Verify the sensor is reporting
curl -H "Authorization: Bearer <your-token>" \
https://api.boarnet.local/sensors/me
{
"sensor_id": "mesh-xyz-42",
"fleet": "mesh",
"status": "reporting",
"uptime_seconds": 3412,
"events_ingested": 218,
"tier_promoted_at": null
}Desktop app
Prefer a one-click install? The Tauri-based BoarNet Sensor app wraps the same container in a tray-icon GUI for macOS, Windows, and Linux desktops. UPnP negotiation is automatic for home networks.
Enrollment
Enrollment tokens are minted from your account. Each token binds one sensor to one API key. Mint a token, paste it into the container (or the desktop app's enrollment screen), and your sensor is online.
- Open the dev dashboard (or account page in production)
- Mint an enrollment token for Participant tier
- Paste into
BOARNET_ENROLL_TOKEN - Optionally set
BOARNET_CITYandBOARNET_COUNTRYif you want to override the auto-detected location (see below) - Start the container; it registers and begins reporting
Promotion to Participant happens after 48 hours of valid, unique telemetry. Low-traffic networks may take longer — the system looks for diversity, not volume.
How location is determined
The map and the per-record sensor list show where each sensor is. That location is built from two sources, neither of which reads anything off your machine:
- Countryis derived at the ingestion API from the sensor's public IP — the same IP the network stack already exposes to any server it connects to. No probe, no query of the host.

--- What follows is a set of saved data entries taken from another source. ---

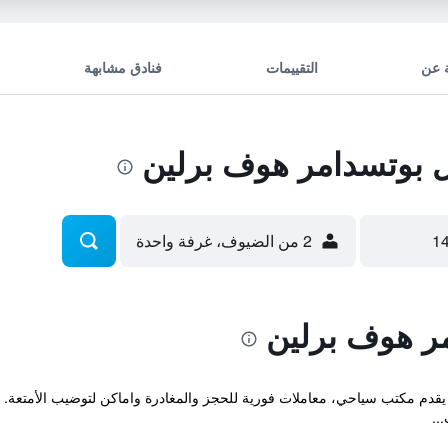
 عن
التقييمات
فنادق مشابهة
بوتسدامر هوف برلين
2 من الضيوف، غرفة واحدة
ر هوف برلين
 يقدم مكتب سياحي، معاملات فورية للحجز والمغادرة واماكن لتوضيب الأمتعة. كم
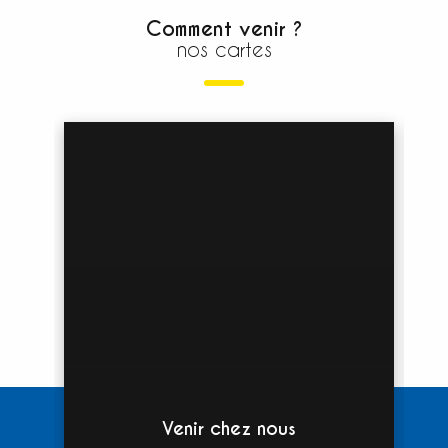
Comment venir ?
nos cartes
Venir chez nous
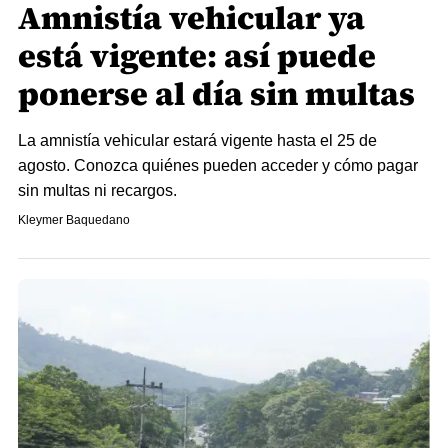
Amnistía vehicular ya
está vigente: así puede
ponerse al día sin multas
La amnistía vehicular estará vigente hasta el 25 de
agosto. Conozca quiénes pueden acceder y cómo pagar
sin multas ni recargos.
Kleymer Baquedano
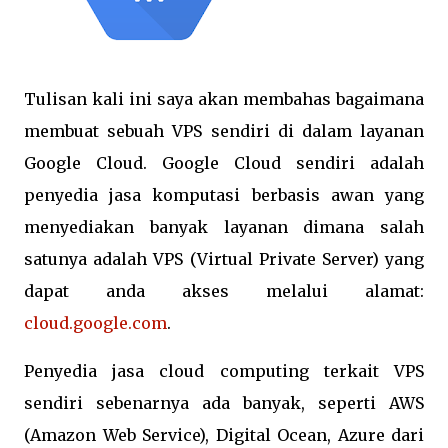
Tulisan kali ini saya akan membahas bagaimana
membuat sebuah VPS sendiri di dalam layanan
Google Cloud. Google Cloud sendiri adalah
penyedia jasa komputasi berbasis awan yang
menyediakan banyak layanan dimana salah
satunya adalah VPS (Virtual Private Server) yang
dapat anda akses melalui alamat:
cloud.google.com
.
Penyedia jasa cloud computing terkait VPS
sendiri sebenarnya ada banyak, seperti AWS
(Amazon Web Service), Digital Ocean, Azure dari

- City is optional and self-declared at enrollment via
BOARNET_CITY. Leave it unset and the record shows country only.
Privacy boundary
The sensor is purpose-built to collect as little about you as possible while still being useful to the mesh. Everything the mesh learns about a sensor is listed below — if it's not here, we don't have it.
| Leaves your box | Never leaves |
|---|---|
| Attacker connection metadata (source IP, port, timestamp) | Your home network shape or internal IPs |
| TLS ClientHello bytes (for JA3/JA4 hashing) | Any non-attack traffic on your network |
| SSH handshake (for fingerprinting) | WiFi SSIDs or connected-device inventory |
| Low-interaction session transcript (attacker commands) | System telemetry or machine fingerprint |
| Your sensor's public IP (seen by the ingestion API) and optional self-declared city | Precise coordinates, street address, or device location |
Troubleshooting
Sensor is online but not seeing traffic
Most likely your IP isn't reachable from the public internet. Confirm port forwarding is in place and run nc from another machine to verify.
Sensor has been up 48 hours but isn't promoted
The promotion check looks for unique attacker signatures. If your network only sees the same scanner repeatedly, wait — real diversity arrives with time.